Task objective:
After locating the line that contains "Seguici e aiutaci a crescere", transcribe exactly that line and each one after it until the data ends, skipping pictures.

Provided data:
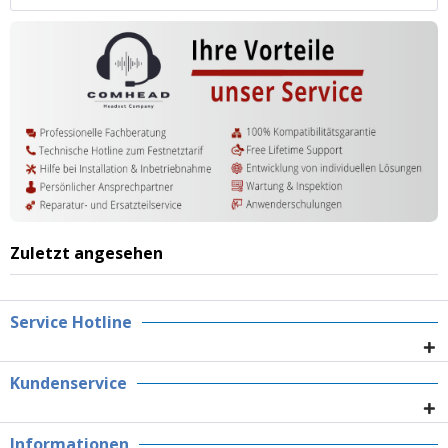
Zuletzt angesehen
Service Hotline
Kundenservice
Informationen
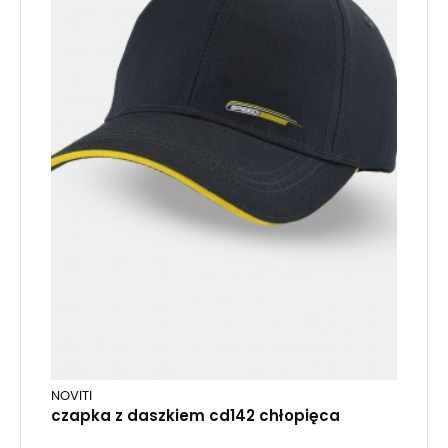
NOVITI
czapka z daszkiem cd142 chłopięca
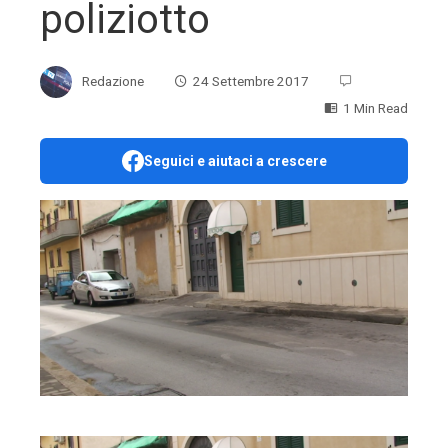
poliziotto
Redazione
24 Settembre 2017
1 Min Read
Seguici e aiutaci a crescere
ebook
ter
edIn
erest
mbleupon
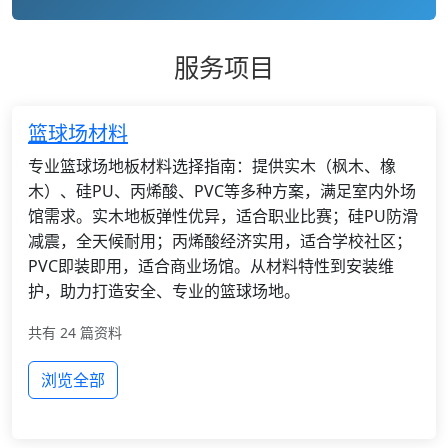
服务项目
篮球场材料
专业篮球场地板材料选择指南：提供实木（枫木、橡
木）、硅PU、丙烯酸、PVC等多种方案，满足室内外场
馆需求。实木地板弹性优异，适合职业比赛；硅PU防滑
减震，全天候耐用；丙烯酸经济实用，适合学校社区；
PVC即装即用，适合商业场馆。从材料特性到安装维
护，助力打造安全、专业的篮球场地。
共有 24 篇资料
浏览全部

Response to the exercise:
Seguici e aiutaci a crescere
ebook
ter
edIn
erest
mbleupon
服务项目
篮球场材料
专业篮球场地板材料选择指南：提供实木（枫木、橡
木）、硅PU、丙烯酸、PVC等多种方案，满足室内外场
馆需求。实木地板弹性优异，适合职业比赛；硅PU防滑
减震，全天候耐用；丙烯酸经济实用，适合学校社区；
PVC即装即用，适合商业场馆。从材料特性到安装维
护，助力打造安全、专业的篮球场地。
共有 24 篇资料
浏览全部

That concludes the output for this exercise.